I'm wondering how this event is allowed to happen.  Aside from endangering their own selves, they are putting the public at risk.  I saw a few near misses with pedestrians and people swerving in cars to miss them.  Personally, I think it's moronic.


----------



## SifuPhil (Dec 30, 2013)

Ozarkgal said:


> I'm wondering how this event is allowed to happen.  Aside from endangering their own selves, they are putting the public at risk.  I saw a few near misses with pedestrians and people swerving in cars to miss them.  Personally, I think it's moronic.



My thoughts exactly. The organizer claims that New Yorkers are "used to it" and just accept it, but I'm pretty sure he isn't speaking for all of them. If one of those bikers came that close to running me over I'd knock him off his ride. 

It's bad enough when they're doing it as work, but for the fun of it?


----------



## rkunsaw (Dec 31, 2013)

I saw the movie starring Queen Latifah.
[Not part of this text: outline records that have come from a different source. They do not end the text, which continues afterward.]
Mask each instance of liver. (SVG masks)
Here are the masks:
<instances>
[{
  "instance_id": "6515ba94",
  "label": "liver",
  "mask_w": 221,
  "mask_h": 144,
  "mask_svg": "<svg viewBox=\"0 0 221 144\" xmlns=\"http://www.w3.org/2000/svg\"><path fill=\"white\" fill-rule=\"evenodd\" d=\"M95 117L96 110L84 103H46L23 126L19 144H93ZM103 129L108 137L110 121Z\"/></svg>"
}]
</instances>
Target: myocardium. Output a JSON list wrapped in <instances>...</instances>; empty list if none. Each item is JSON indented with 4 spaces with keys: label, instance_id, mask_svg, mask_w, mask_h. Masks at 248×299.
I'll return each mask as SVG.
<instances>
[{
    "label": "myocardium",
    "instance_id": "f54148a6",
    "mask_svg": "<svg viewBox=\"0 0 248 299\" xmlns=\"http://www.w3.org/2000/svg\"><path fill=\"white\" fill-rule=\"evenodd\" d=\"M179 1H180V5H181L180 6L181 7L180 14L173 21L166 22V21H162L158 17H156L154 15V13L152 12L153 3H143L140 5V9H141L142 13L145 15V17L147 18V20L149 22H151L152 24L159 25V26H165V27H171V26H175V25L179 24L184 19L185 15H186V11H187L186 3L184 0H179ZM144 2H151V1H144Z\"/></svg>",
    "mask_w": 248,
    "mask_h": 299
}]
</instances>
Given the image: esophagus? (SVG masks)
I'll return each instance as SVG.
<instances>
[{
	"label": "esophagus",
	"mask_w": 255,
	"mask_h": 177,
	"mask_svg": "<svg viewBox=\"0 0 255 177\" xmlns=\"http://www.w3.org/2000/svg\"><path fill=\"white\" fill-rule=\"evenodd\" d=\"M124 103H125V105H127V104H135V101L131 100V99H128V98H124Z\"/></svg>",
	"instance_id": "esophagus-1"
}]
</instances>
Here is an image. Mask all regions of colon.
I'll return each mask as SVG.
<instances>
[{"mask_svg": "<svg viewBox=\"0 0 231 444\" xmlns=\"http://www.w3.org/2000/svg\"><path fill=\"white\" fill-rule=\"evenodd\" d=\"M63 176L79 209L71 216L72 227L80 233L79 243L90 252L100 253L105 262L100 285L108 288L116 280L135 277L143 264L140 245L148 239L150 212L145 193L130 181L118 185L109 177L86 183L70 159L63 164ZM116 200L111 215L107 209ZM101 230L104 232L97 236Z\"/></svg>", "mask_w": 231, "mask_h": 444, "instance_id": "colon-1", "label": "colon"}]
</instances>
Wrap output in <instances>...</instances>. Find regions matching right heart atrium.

Good show but I don't remember the name of it.


----------



## That Guy (Dec 31, 2013)




----------



## SifuPhil (Dec 31, 2013)

"Fixies" are becoming insanely popular in the biking world.

Yet another "modern" fad I don't understand.


----------



## Pappy (Dec 31, 2013)

Nothing new here. Heck, back in the forties when I got my pants cuff caught in the bike chain, no chain guard, it was total panic trying to get the darn bike to stop. All they had then was rear brakes. Sorry for the poor pic but it is ancient.


----------



## SifuPhil (Dec 31, 2013)

Yeah, coaster brakes, I had a few bikes like that as well, but at least they HAD brakes of _some_ sort. 

I bet that bike weighed more than you! Heck, the fenders alone look like they were stolen from a Buick!


----------



## That Guy (Dec 31, 2013)

SifuPhil said:


> "Fixies" are becoming insanely popular in the biking world.
> 
> Yet another "modern" fad I don't understand.



Advertising, Phil.  Advertising...


----------



## SifuPhil (Dec 31, 2013)

That Guy said:


> Advertising, Phil.  Advertising...




Ooooohhhhhhhh. Daaaaaaaamnnn. 

"Life would be
So very sweet
If I were just
A bicycle seat"

~_Burma Shave_

* checking Craigslist for "fixies" *


----------



## Casper (Dec 31, 2013)

_*Naughty naughty boy Phil.....*_:nothingtoadd:


----------